# Work request
Update the lines below so that "Nákupní košík" becomes "Košík" wherever it appears, with everything else left as it is. Leave the pictures out of your answer.

# Data for this task
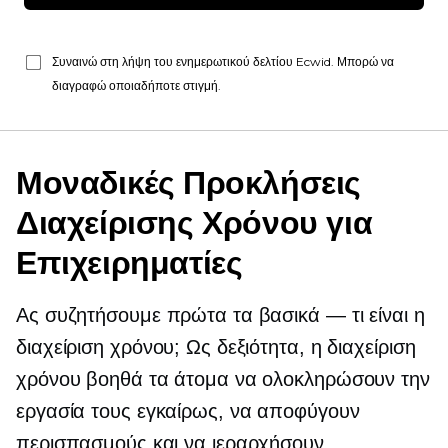
Συναινώ στη λήψη του ενημερωτικού δελτίου Ecwid. Μπορώ να
διαγραφώ οποιαδήποτε στιγμή.
Μοναδικές Προκλήσεις
Διαχείρισης Χρόνου για
Επιχειρηματίες
Ας συζητήσουμε πρώτα τα βασικά — τι είναι η
διαχείριση χρόνου; Ως δεξιότητα, η διαχείριση
χρόνου βοηθά τα άτομα να ολοκληρώσουν την
εργασία τους εγκαίρως, να αποφύγουν
περισπασμούς και να ιεραρχήσουν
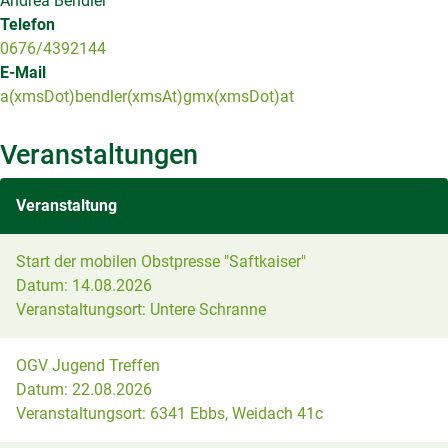
Andrea Bendler
Telefon
0676/4392144
E-Mail
a(xmsDot)bendler(xmsAt)gmx(xmsDot)at
Veranstaltungen
Veranstaltung
Start der mobilen Obstpresse "Saftkaiser"
Datum:
14.08.2026
Veranstaltungsort:
Untere Schranne
OGV Jugend Treffen
Datum:
22.08.2026
Veranstaltungsort:
6341 Ebbs, Weidach 41c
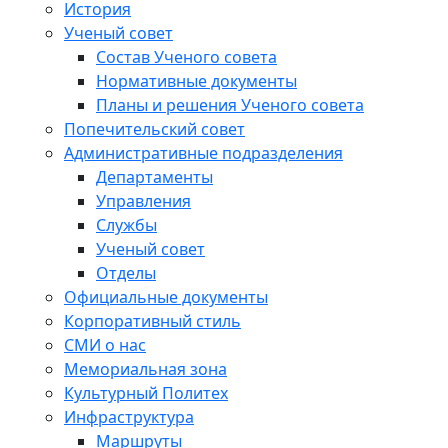
История
Ученый совет
Состав Ученого совета
Нормативные документы
Планы и решения Ученого совета
Попечительский совет
Административные подразделения
Департаменты
Управления
Службы
Ученый совет
Отделы
Официальные документы
Корпоративный стиль
СМИ о нас
Мемориальная зона
Культурный Политех
Инфраструктура
Маршруты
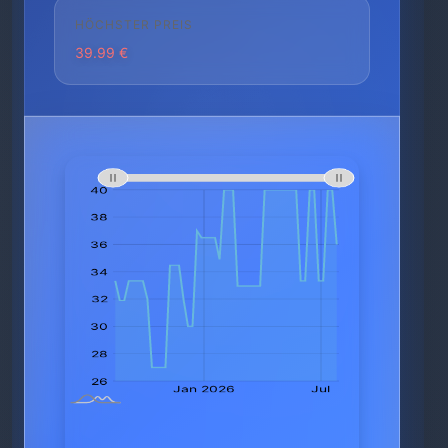
HÖCHSTER PREIS
39.99 €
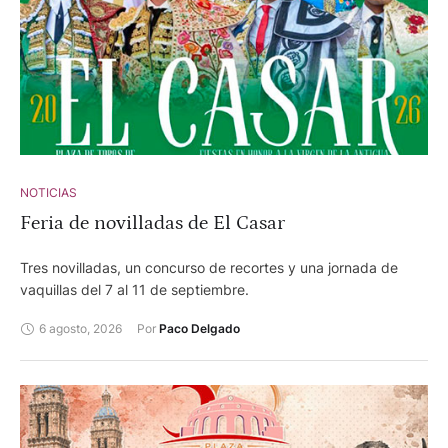
NOTICIAS
Feria de novilladas de El Casar
Tres novilladas, un concurso de recortes y una jornada de
vaquillas del 7 al 11 de septiembre.
6 agosto, 2026
Por 
Paco Delgado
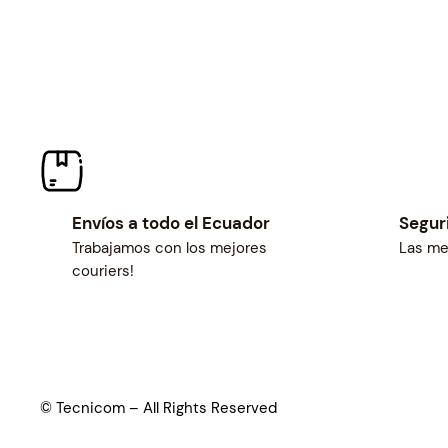
Envíos a todo el Ecuador
Segur
Trabajamos con los mejores
Las me
couriers!
© Tecnicom – All Rights Reserved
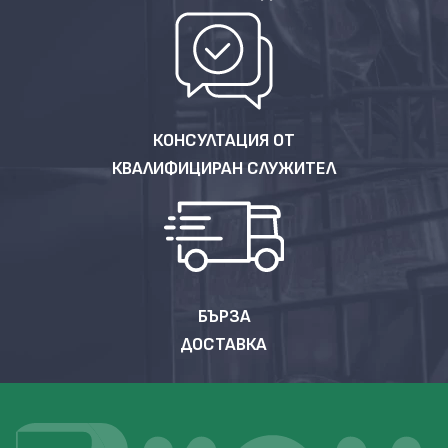
КОНСУЛТАЦИЯ ОТ
КВАЛИФИЦИРАН СЛУЖИТЕЛ
БЪРЗА
ДОСТАВКА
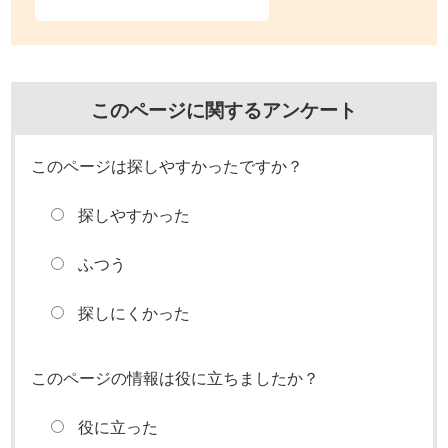
このページに関するアンケート
このページは探しやすかったですか？
探しやすかった
ふつう
探しにくかった
このページの情報は役に立ちましたか？
役に立った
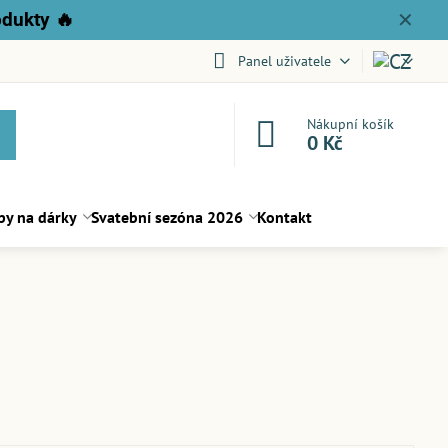
odukty
🔥
✕
Panel uživatele
Nákupní košík
0 Kč
py na dárky
Svatební sezóna 2026
Kontakt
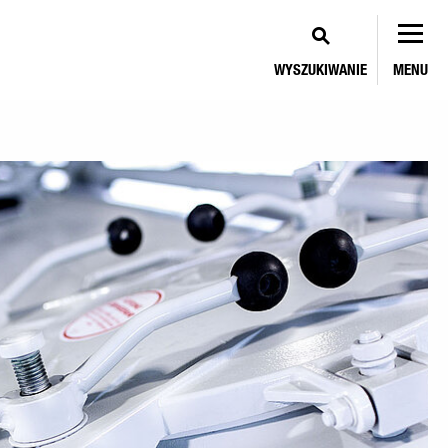
WYSZUKIWANIE
MENU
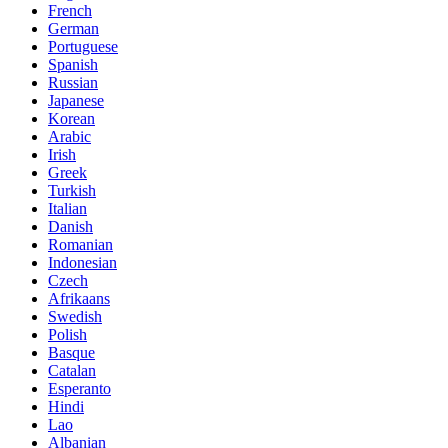
French
German
Portuguese
Spanish
Russian
Japanese
Korean
Arabic
Irish
Greek
Turkish
Italian
Danish
Romanian
Indonesian
Czech
Afrikaans
Swedish
Polish
Basque
Catalan
Esperanto
Hindi
Lao
Albanian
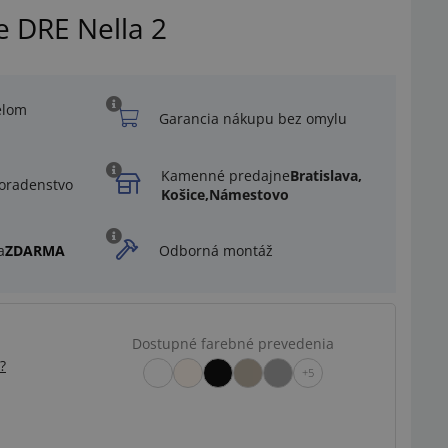
e DRE Nella 2
elom
Garancia nákupu bez omylu
Kamenné predajne
Bratislava,
oradenstvo
Košice,
Námestovo
a
ZDARMA
Odborná montáž
Dostupné farebné prevedenia
?
+5
Ilustračný obrázok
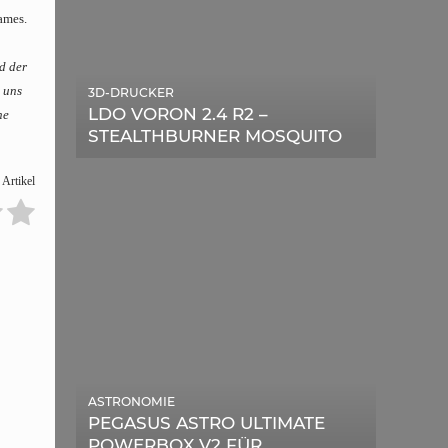
ames.
d der
 uns
3D-DRUCKER
LDO VORON 2.4 R2 –
ne
STEALTHBURNER MOSQUITO
MAGNUM UPGRADE
 Artikel
ASTRONOMIE
PEGASUS ASTRO ULTIMATE
POWERBOX V2 FÜR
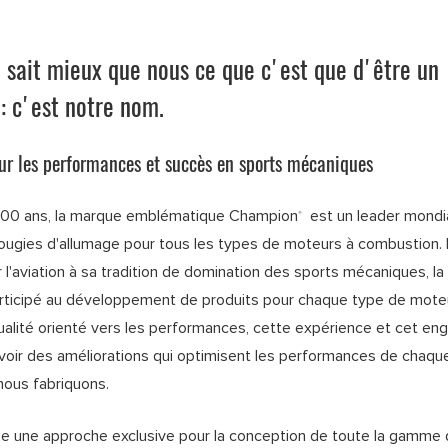
 sait mieux que nous ce que c'est que d'être un
: c'est notre nom.
sur les performances et succès en sports mécaniques
 100 ans, la marque emblématique Champion
est un leader mondia
®
bougies d'allumage pour tous les types de moteurs à combustion.
 l'aviation à sa tradition de domination des sports mécaniques, l
rticipé au développement de produits pour chaque type de mote
qualité orienté vers les performances, cette expérience et cet e
voir des améliorations qui optimisent les performances de chaqu
nous fabriquons.
ise une approche exclusive pour la conception de toute la gamme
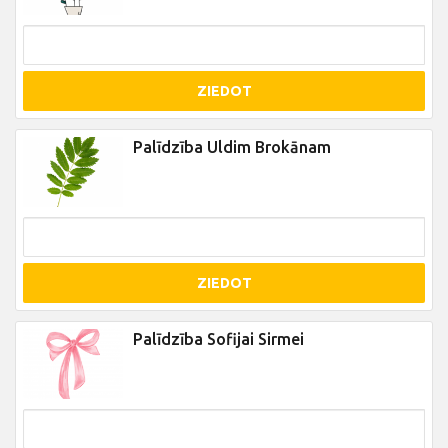
ZIEDOT
Palīdzība Uldim Brokānam
ZIEDOT
Palīdzība Sofijai Sirmei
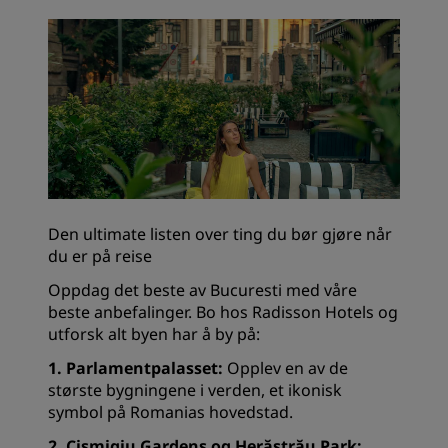
Den ultimate listen over ting du bør gjøre når
du er på reise
Oppdag det beste av Bucuresti med våre
beste anbefalinger. Bo hos Radisson Hotels og
utforsk alt byen har å by på:
1. Parlamentpalasset:
Opplev en av de
største bygningene i verden, et ikonisk
symbol på Romanias hovedstad.
2. Cișmigiu Gardens og Herăstrău Park:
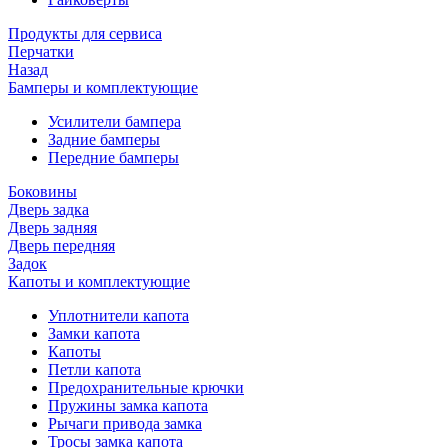
Продукты для сервиса
Перчатки
Назад
Бамперы и комплектующие
Усилители бампера
Задние бамперы
Передние бамперы
Боковины
Дверь задка
Дверь задняя
Дверь передняя
Задок
Капоты и комплектующие
Уплотнители капота
Замки капота
Капоты
Петли капота
Предохранительные крючки
Пружины замка капота
Рычаги привода замка
Тросы замка капота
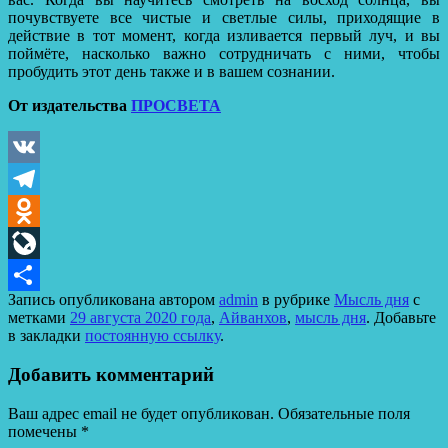
почувствуете все чистые и светлые силы, приходящие в
действие в тот момент, когда изливается первый луч, и вы
поймёте, насколько важно сотрудничать с ними, чтобы
пробудить этот день также и в вашем сознании.
От издательства
ПРОСВЕТА
VK
Telegram
Odnoklassniki
LiveJournal
Запись опубликована автором
admin
в рубрике
Мысль дня
с
Отправить
метками
29 августа 2020 года
,
Айванхов
,
мысль дня
. Добавьте
в закладки
постоянную ссылку
.
Добавить комментарий
Ваш адрес email не будет опубликован.
Обязательные поля
помечены
*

# Answer to this problem
Συναινώ στη λήψη του ενημερωτικού δελτίου Ecwid. Μπορώ να
διαγραφώ οποιαδήποτε στιγμή.
Μοναδικές Προκλήσεις
Διαχείρισης Χρόνου για
Επιχειρηματίες
Ας συζητήσουμε πρώτα τα βασικά — τι είναι η
διαχείριση χρόνου; Ως δεξιότητα, η διαχείριση
χρόνου βοηθά τα άτομα να ολοκληρώσουν την
εργασία τους εγκαίρως, να αποφύγουν
περισπασμούς και να ιεραρχήσουν
Andrea Bendler
Telefon
0676/4392144
E-Mail
a(xmsDot)bendler(xmsAt)gmx(xmsDot)at
Veranstaltungen
Veranstaltung
Start der mobilen Obstpresse "Saftkaiser"
Datum:
14.08.2026
Veranstaltungsort:
Untere Schranne
OGV Jugend Treffen
Datum:
22.08.2026
Veranstaltungsort:
6341 Ebbs, Weidach 41c
История
Ученый совет
Состав Ученого совета
Нормативные документы
Планы и решения Ученого совета
Попечительский совет
Административные подразделения
Департаменты
Управления
Службы
Ученый совет
Отделы
Официальные документы
Корпоративный стиль
СМИ о нас
Мемориальная зона
Культурный Политех
Инфраструктура
Маршруты
HÖCHSTER PREIS
39.99 €
NOTICIAS
Feria de novilladas de El Casar
Tres novilladas, un concurso de recortes y una jornada de
vaquillas del 7 al 11 de septiembre.
6 agosto, 2026
Por 
Paco Delgado
Envíos a todo el Ecuador
Segur
Trabajamos con los mejores
Las me
couriers!
© Tecnicom – All Rights Reserved
КОНСУЛТАЦИЯ ОТ
КВАЛИФИЦИРАН СЛУЖИТЕЛ
БЪРЗА
ДОСТАВКА
このページに関するアンケート
このページは探しやすかったですか？
探しやすかった
ふつう
探しにくかった
このページの情報は役に立ちましたか？
役に立った
odukty
🔥
✕
Panel uživatele
Košík
0 Kč
py na dárky
Svatební sezóna 2026
Kontakt
WYSZUKIWANIE
MENU
French
German
Portuguese
Spanish
Russian
Japanese
Korean
Arabic
Irish
Greek
Turkish
Italian
Danish
Romanian
Indonesian
Czech
Afrikaans
Swedish
Polish
Basque
Catalan
Esperanto
Hindi
Lao
Albanian
e DRE Nella 2
elom
Garancia nákupu bez omylu
Kamenné predajne
Bratislava,
oradenstvo
Košice,
Námestovo
a
ZDARMA
Odborná montáž
Dostupné farebné prevedenia
?
+5
Ilustračný obrázok
ames.
d der
 uns
3D-DRUCKER
LDO VORON 2.4 R2 –
ne
STEALTHBURNER MOSQUITO
MAGNUM UPGRADE
 Artikel
ASTRONOMIE
PEGASUS ASTRO ULTIMATE
POWERBOX V2 FÜR
 sait mieux que nous ce que c'est que d'être un
: c'est notre nom.
sur les performances et succès en sports mécaniques
 100 ans, la marque emblématique Champion
est un leader mondia
®
bougies d'allumage pour tous les types de moteurs à combustion.
 l'aviation à sa tradition de domination des sports mécaniques, l
rticipé au développement de produits pour chaque type de mote
qualité orienté vers les performances, cette expérience et cet e
voir des améliorations qui optimisent les performances de chaqu
nous fabriquons.
ise une approche exclusive pour la conception de toute la gamme
ZIEDOT
Palīdzība Uldim Brokānam
ZIEDOT
Palīdzība Sofijai Sirmei
Den ultimate listen over ting du bør gjøre når
du er på reise
Oppdag det beste av Bucuresti med våre
beste anbefalinger. Bo hos Radisson Hotels og
utforsk alt byen har å by på:
1. Parlamentpalasset:
Opplev en av de
største bygningene i verden, et ikonisk
symbol på Romanias hovedstad.
2. Cișmigiu Gardens og Herăstrău Park:
Продукты для сервиса
Перчатки
Назад
Бамперы и комплектующие
Усилители бампера
Задние бамперы
Передние бамперы
Боковины
Дверь задка
Дверь задняя
Дверь передняя
Задок
Капоты и комплектующие
Уплотнители капота
Замки капота
Капоты
Петли капота
Предохранительные крючки
Пружины замка капота
Рычаги привода замка
Тросы замка капота
почувствуете все чистые и светлые силы, приходящие в
действие в тот момент, когда изливается первый луч, и вы
поймёте, насколько важно сотрудничать с ними, чтобы
пробудить этот день также и в вашем сознании.
От издательства
ПРОСВЕТА
VK
Telegram
Odnoklassniki
LiveJournal
Запись опубликована автором
admin
в рубрике
Мысль дня
с
Отправить
метками
29 августа 2020 года
,
Айванхов
,
мысль дня
. Добавьте
в закладки
постоянную ссылку
.
Добавить комментарий
Ваш адрес email не будет опубликован.
Обязательные поля
помечены
*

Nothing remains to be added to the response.